Dataset entries

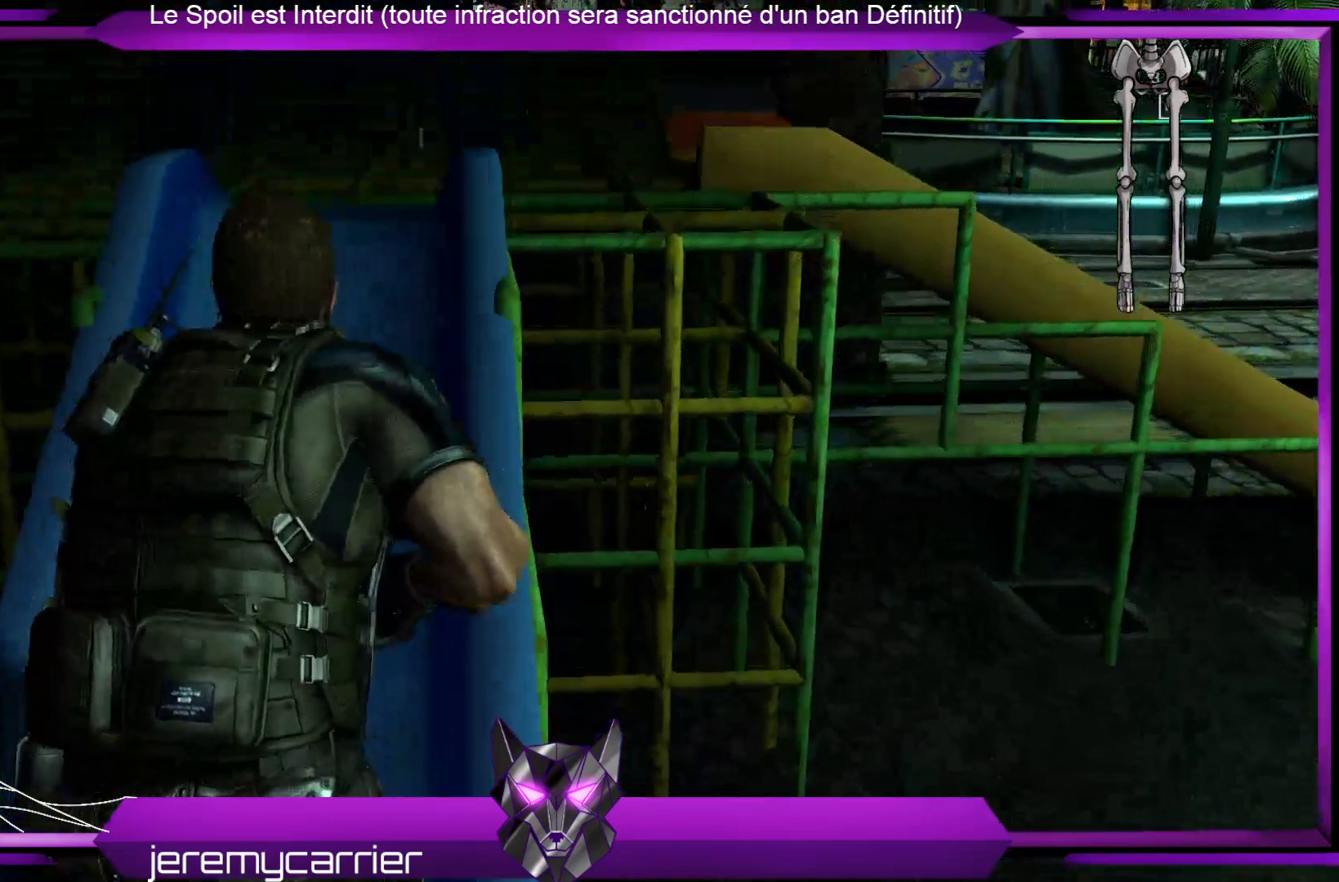
{"buttons": [], "left_stick": "up", "right_stick": "center", "events": [[134, "right_stick", "down-left"], [334, "right_stick", "center"]]}
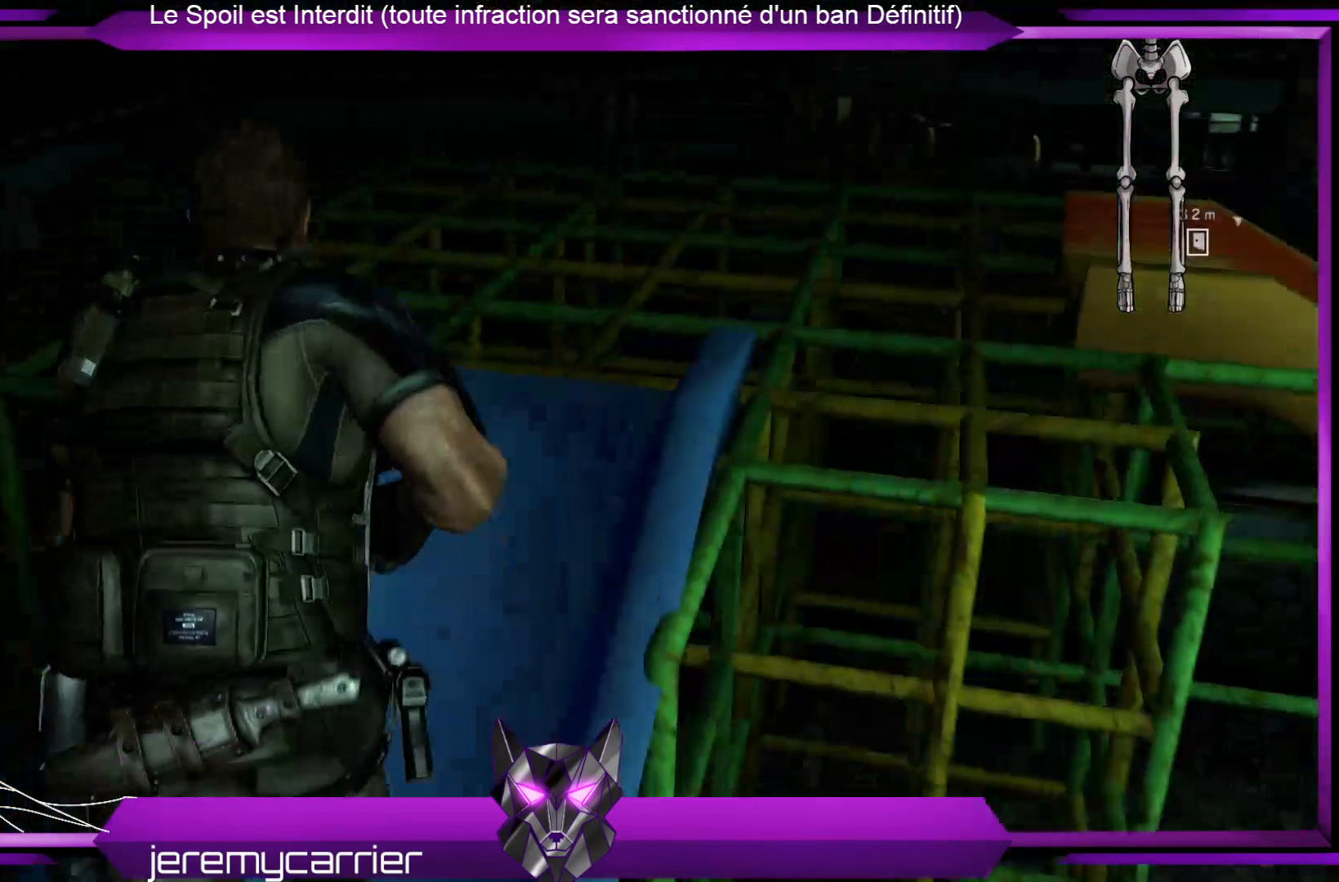
{"buttons": [], "left_stick": "up", "right_stick": "right", "events": [[234, "right_stick", "right"]]}
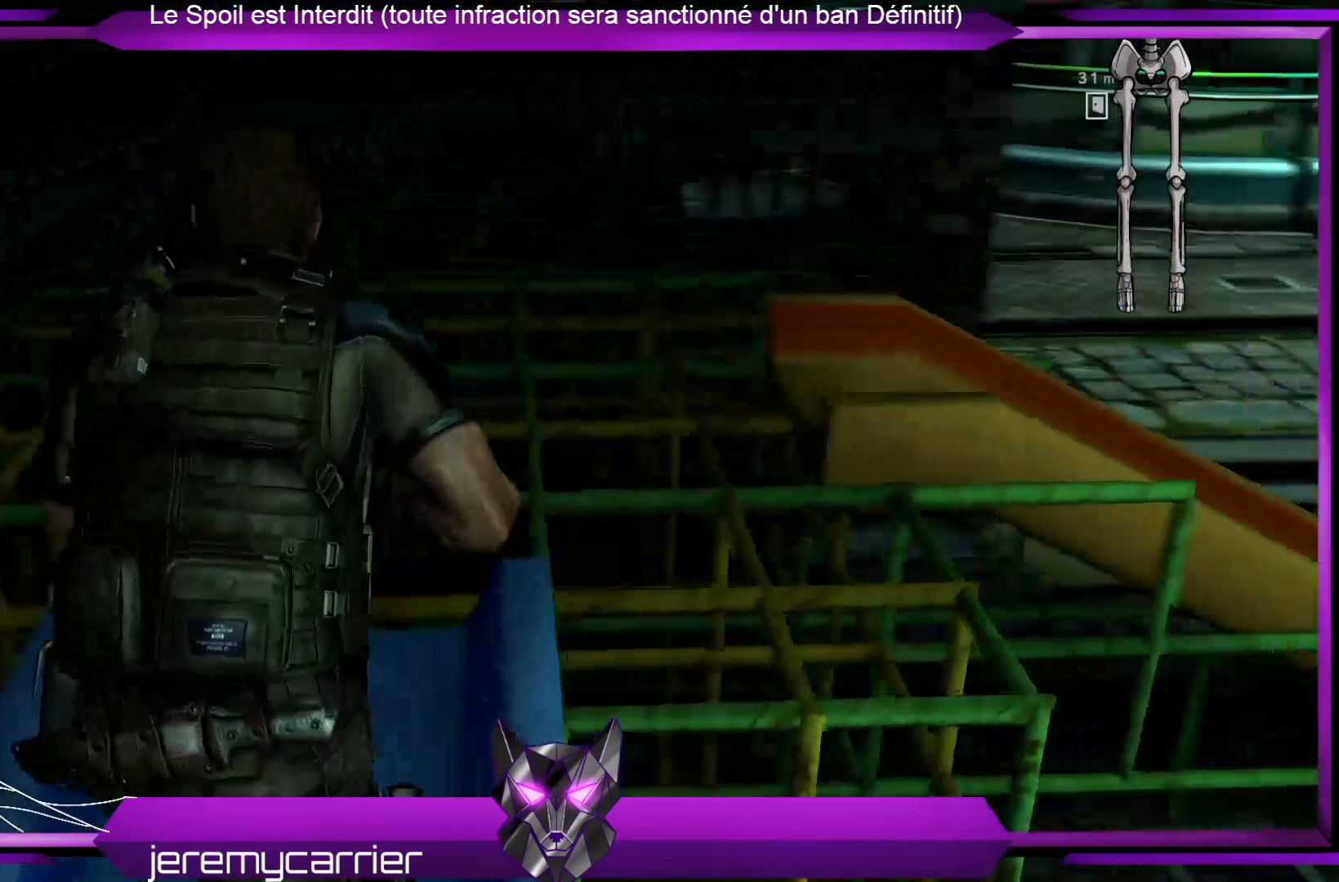
{"buttons": [], "left_stick": "up", "right_stick": "right", "events": [[33, "right_stick", "center"], [401, "right_stick", "right"]]}
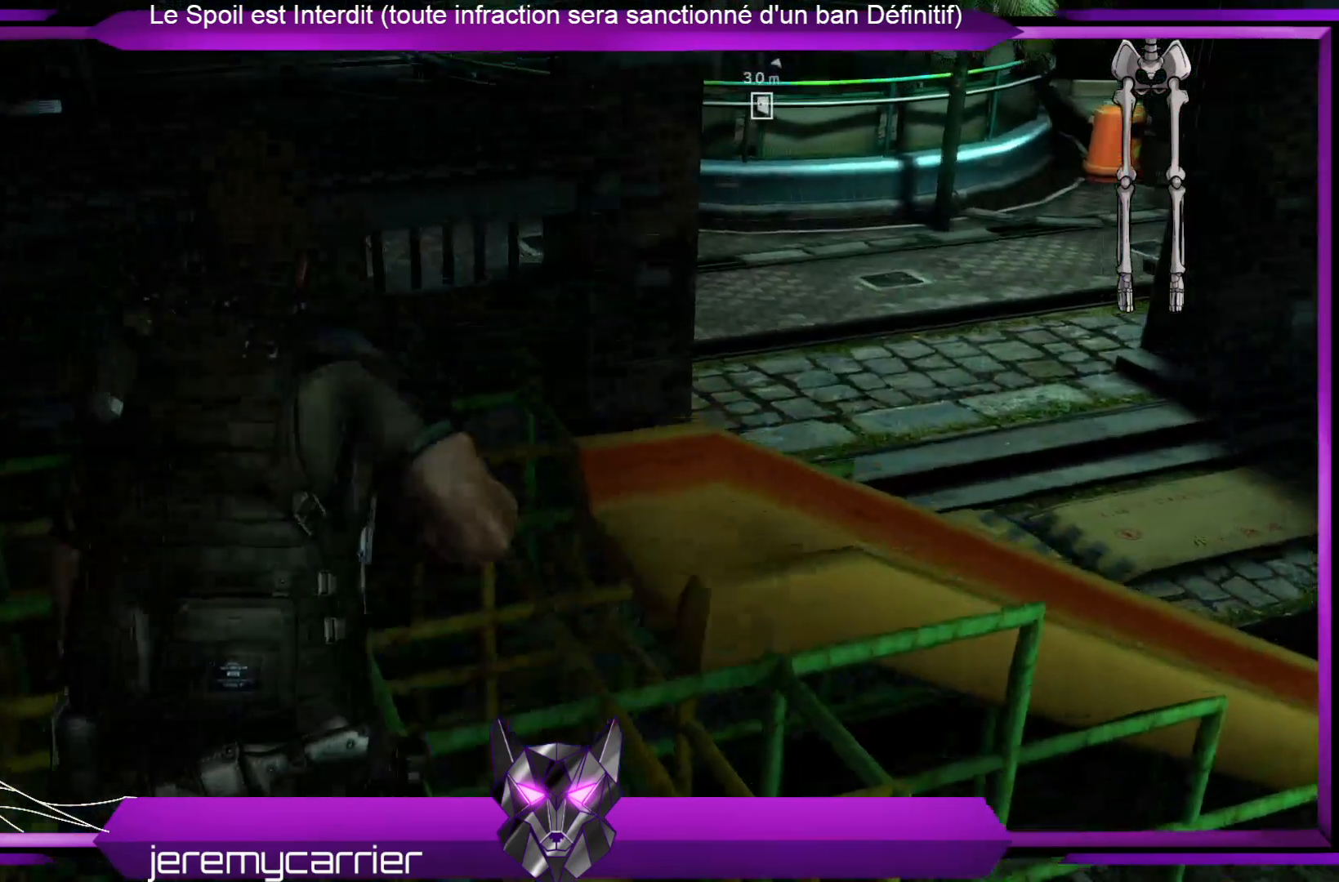
{"buttons": [], "left_stick": "up-right", "right_stick": "right", "events": [[133, "right_stick", "center"], [401, "right_stick", "right"], [501, "left_stick", "up-right"]]}
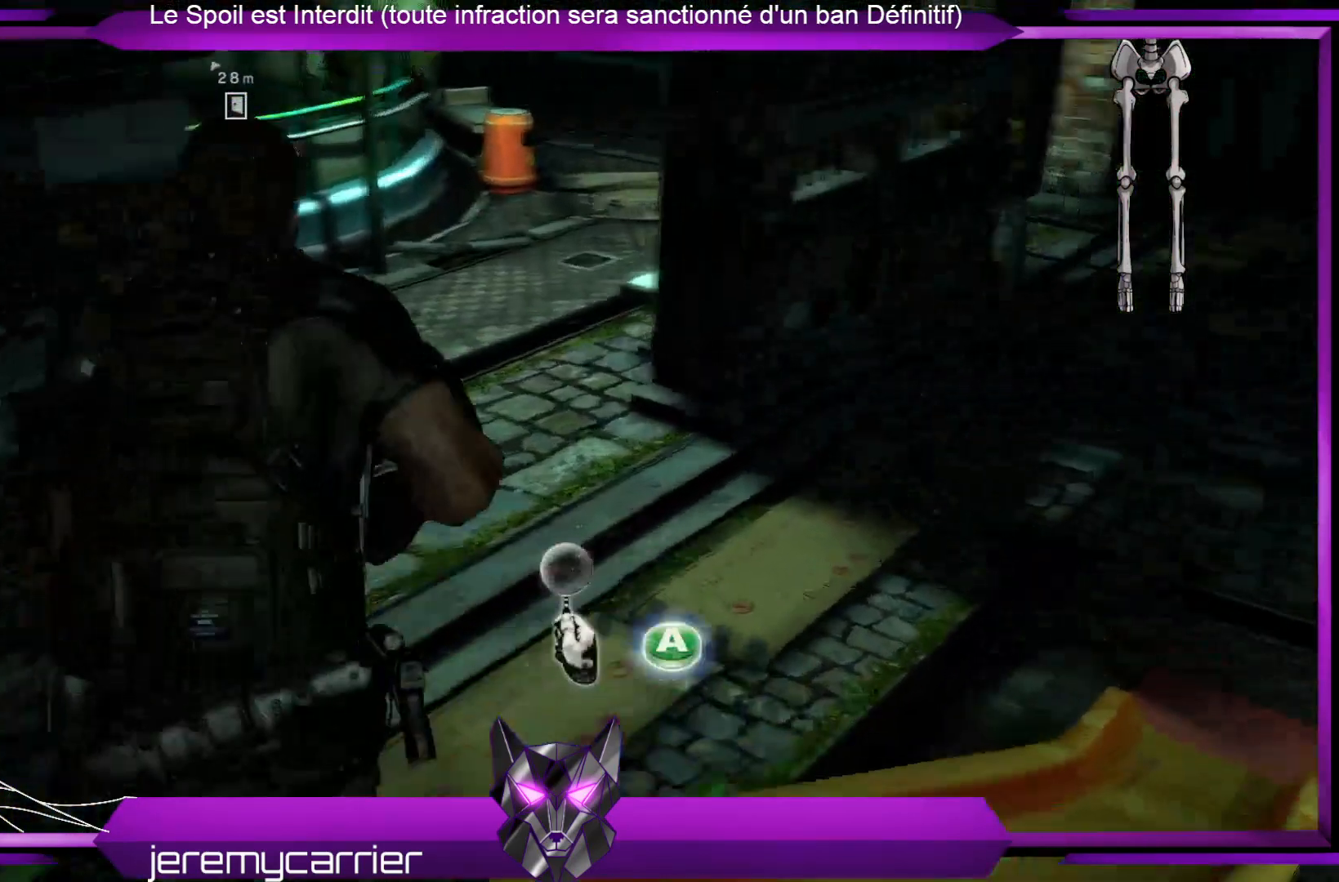
{"buttons": [], "left_stick": "center", "right_stick": "center", "events": [[100, "right_stick", "down-right"], [167, "left_stick", "center"], [234, "right_stick", "center"]]}
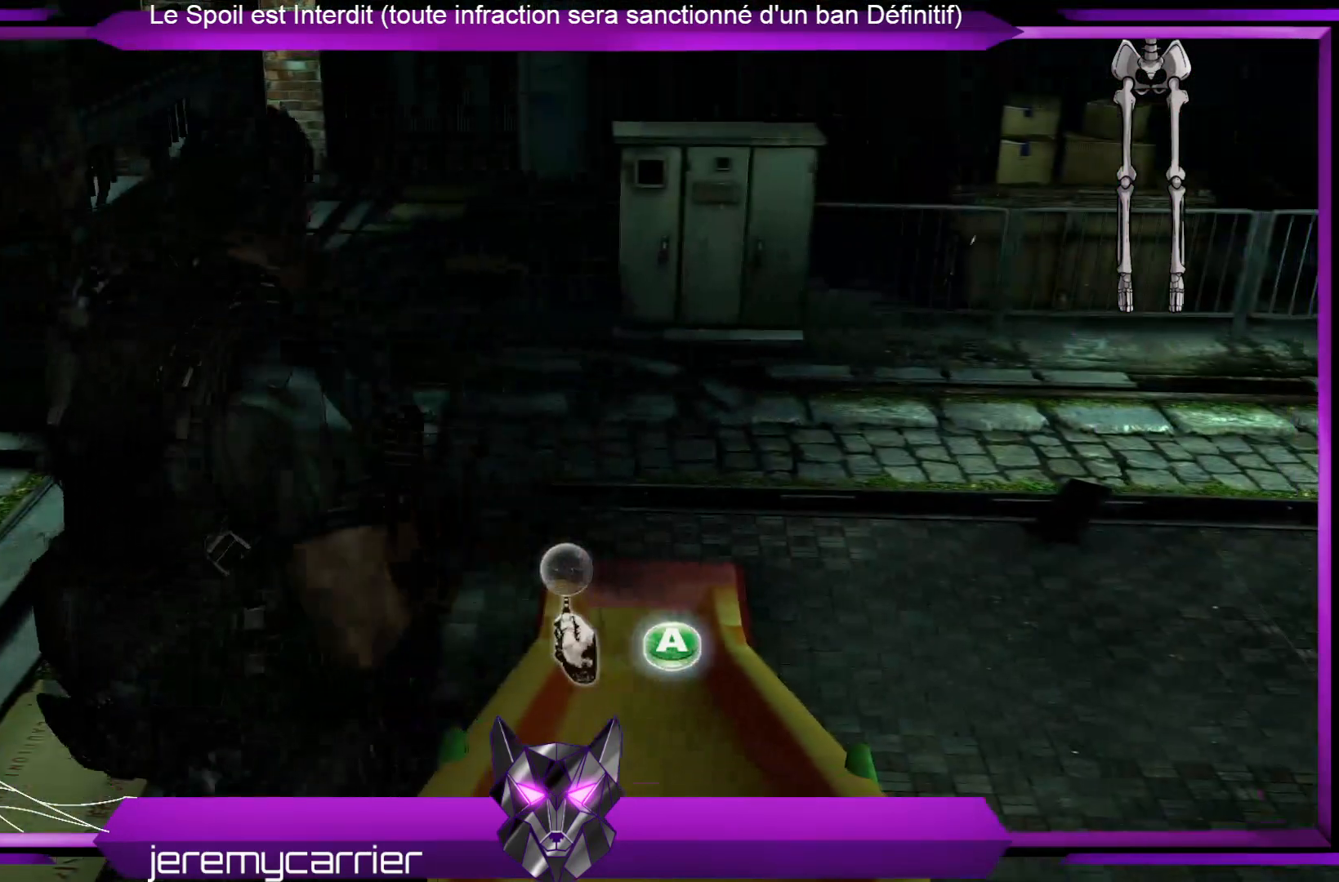
{"buttons": [], "left_stick": "center", "right_stick": "center", "events": [[167, "A", "down"], [301, "A", "up"]]}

*EXERCISE REQUIREMENTS*:
Without changing a word, retype every entry above, but drop its pictures.

*YOUR RESPONSE*:
{"buttons": [], "left_stick": "up", "right_stick": "center", "events": [[134, "right_stick", "down-left"], [334, "right_stick", "center"]]}
{"buttons": [], "left_stick": "up", "right_stick": "right", "events": [[234, "right_stick", "right"]]}
{"buttons": [], "left_stick": "up", "right_stick": "right", "events": [[33, "right_stick", "center"], [401, "right_stick", "right"]]}
{"buttons": [], "left_stick": "up-right", "right_stick": "right", "events": [[133, "right_stick", "center"], [401, "right_stick", "right"], [501, "left_stick", "up-right"]]}
{"buttons": [], "left_stick": "center", "right_stick": "center", "events": [[100, "right_stick", "down-right"], [167, "left_stick", "center"], [234, "right_stick", "center"]]}
{"buttons": [], "left_stick": "center", "right_stick": "center", "events": [[167, "A", "down"], [301, "A", "up"]]}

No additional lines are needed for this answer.